Jeffrey Boutwell, a former resident of Spotsylvania County, Va., is a distant cousin of George S. Boutwell.

In the coming weeks, the Virginia Supreme Court will make known its decision regarding the fate of the most prominent Confederate memorial still standing in the nation: the 60-foot-tall equestrian statue of Gen. Robert E. Lee overlooking Monument Avenue in Richmond, former capital of the Confederacy.

Unveiled in 1890, the Lee statue has stood supreme among the hundreds of memorials and monuments throughout the South honoring the Confederacy and its rebellion against the Union. By 1920, it had been joined on Monument Avenue by memorials to Confederate Gens. Stonewall Jackson and J.E.B. Stuart and President Jefferson Davis, making the street a pantheon to Confederate war heroes.

The dedication of the Lee statue occurred, ironically, on May 29, just days before Memorial Day, originally called Decoration Day to honor the hundreds of thousands of Union troops who died in the Civil War.

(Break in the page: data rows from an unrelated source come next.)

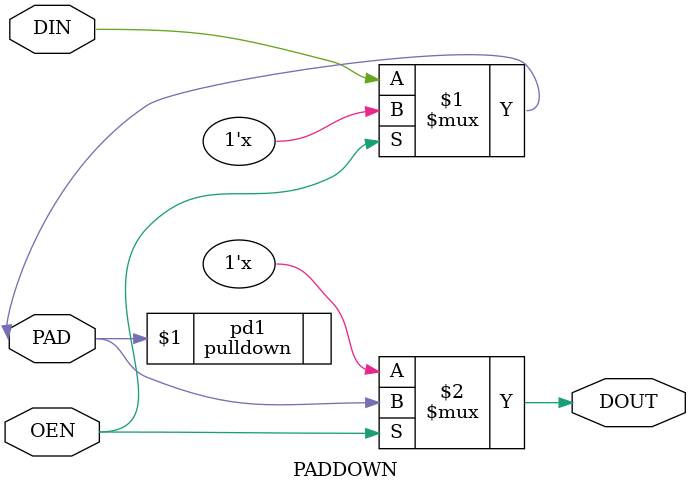
<source format=v>
module PADDOWN(
    // DIN, pad driver when pad configured as output
    // OEN, pad direction(1-input, 0-output)
    input DIN, OEN,
    inout PAD,
    // pad load when pad configured as input
    output DOUT
);

    // input: not effect pad external input logic, output: DIN->PAD
    bufif0(PAD, DIN, OEN); // 0-output
    bufif1(DOUT, PAD, OEN); // 1-input
    pulldown pd1 (PAD);

endmodule

</source>
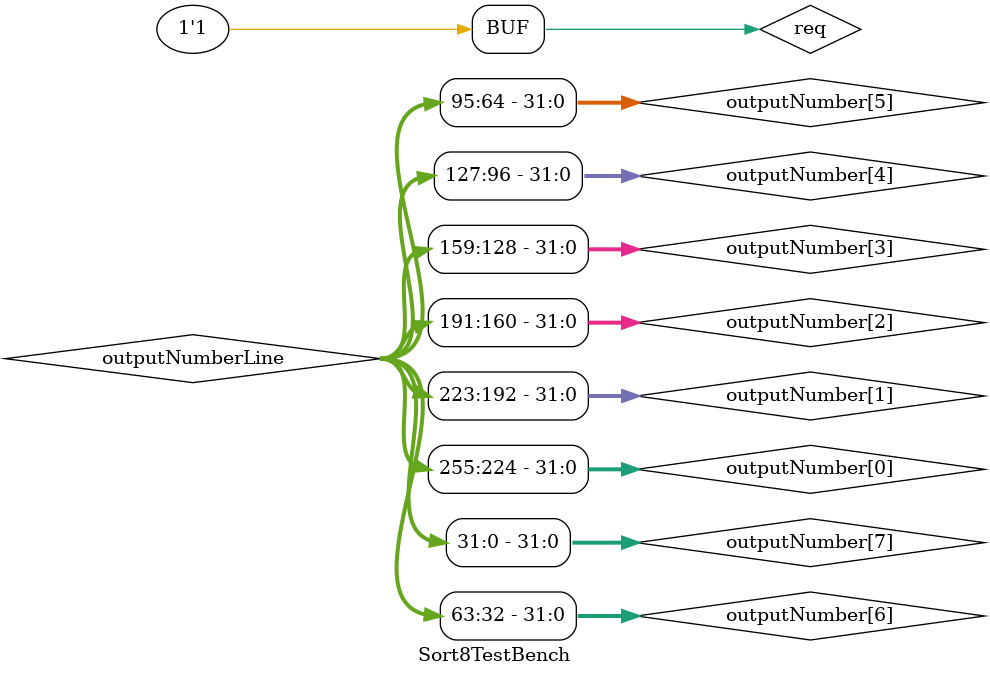
<source format=v>
`timescale 1ns / 1ps


module Sort8TestBench();
reg req=1'b0;
wire fin;
reg [31:0] inputNumber[0:7];
wire [255:0] inputNumberLine;
wire [255:0] outputNumberLine;
wire [31:0] outputNumber[0:7];

initial begin
#10;
inputNumber[0] = $random;
inputNumber[1] = $random;
inputNumber[2] = $random;
inputNumber[3] = $random;
inputNumber[4] = $random;
inputNumber[5] = $random;
inputNumber[6] = $random;
inputNumber[7] = $random;
end

genvar i;
generate 
for(i=0;i<8;i=i+1)
begin
   assign inputNumberLine[32*i+31:i*32]=inputNumber[7-i];
   assign outputNumber[7-i]=outputNumberLine[32*i+31:i*32];
end
endgenerate 

initial begin
#400 req=1'b1;
end

sort8 #(32) sort8 (req,fin,inputNumberLine,outputNumberLine);

endmodule

</source>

In a ceremony described by one Virginia newspaper as “the greatest day” in Richmond history, more than 150,000 people celebrated with parades, cannons, fireworks and the singing of “Dixie” and “Carry Me Back to Old Virginia.”

Up north, the Boston Daily Globe provided extensive coverage of the event under the headline, “Immortal Lee.” In an accompanying editorial, the paper echoed the dominant theme of North-South reconciliation then common in the country, noting how “the gaping wounds of civil strife have now healed … [and] the past has lost its power to sting and wound.”

This would have been news to the nearly 4 million Blacks then living in the South and subject to increasingly harsh Jim Crow laws, lynchings and white supremacist violence. For them, “the gaping wounds” of slavery and the Civil War had not healed and the past had not “lost its power to sting and wound.”

The Boston Daily Traveler saw things quite differently. In an editorial entitled “An Unpardonable Insult,” the paper criticized the ceremony in Richmond for seeking to elevate Lee to “the same pedestal of honor and greatness” as George Washington. In blunt language, the paper contrasted the actions of these two native sons of Virginia, declaring that Washington would never “have engaged in a war for the destruction of the American Union in obedience to the action of Virginia,” as Lee did.

The Daily Traveler also noted an incident that was a premonition of things to come. At the ceremony, someone in the crowd placed a Confederate flag in the hands of a nearby statue of George Washington and “there it remained during the day” — similar to the “unpardonable insult” of a Confederate flag being carried into the rotunda of the U.S. Capitol building on Jan. 6 by supporters of President Donald Trump seeking to violently prevent Congress from certifying the results of the 2020 election.

I discovered an original of the 131-year-old Daily Traveler editorial among the papers of George S. Boutwell, a Massachusetts congressman who helped enact the 14th and 15th amendments in the 1860s guaranteeing political and civil equality to Blacks. After serving as treasury secretary for President Ulysses S. Grant, Boutwell was elected to the Senate, where he led an investigation of white supremacist violence in Mississippi. It’s little wonder that Boutwell would greatly sympathize with the sentiments of the Daily Traveler editorial.

By the time of the Lee statue dedication in 1890, it was apparent to Boutwell and the Daily Traveler that the proliferation of Confederate memorials was but a symbol of the victory of the Lost Cause campaign of the South in rehabilitating notions of white supremacy. The next several decades saw the spread of Jim Crow laws and the institutional racism, South and North, that has crippled our society well into the 21st century. Only now, sparked by the George Floyd murder and Black Lives Matter protests, is the United States beginning to seriously reckon with that legacy.

To give Richmond due credit, its city council made the decision in 2020 to remove and relocate all those Confederate memorials on Monument Avenue that were on city property. As the Lee statue is on property deeded by private citizens to the Commonwealth of Virginia, it is up to the state Supreme Court to decide its ultimate fate.

Whatever that decision may be, our national debate over the potency of white supremacist symbols will continue. Though it is certainly appropriate that Americans remember and respect all who fought and died in our great and terrible Civil War, had Lee and his Confederate flag been victorious, the United States today would be a very different place — if it existed at all.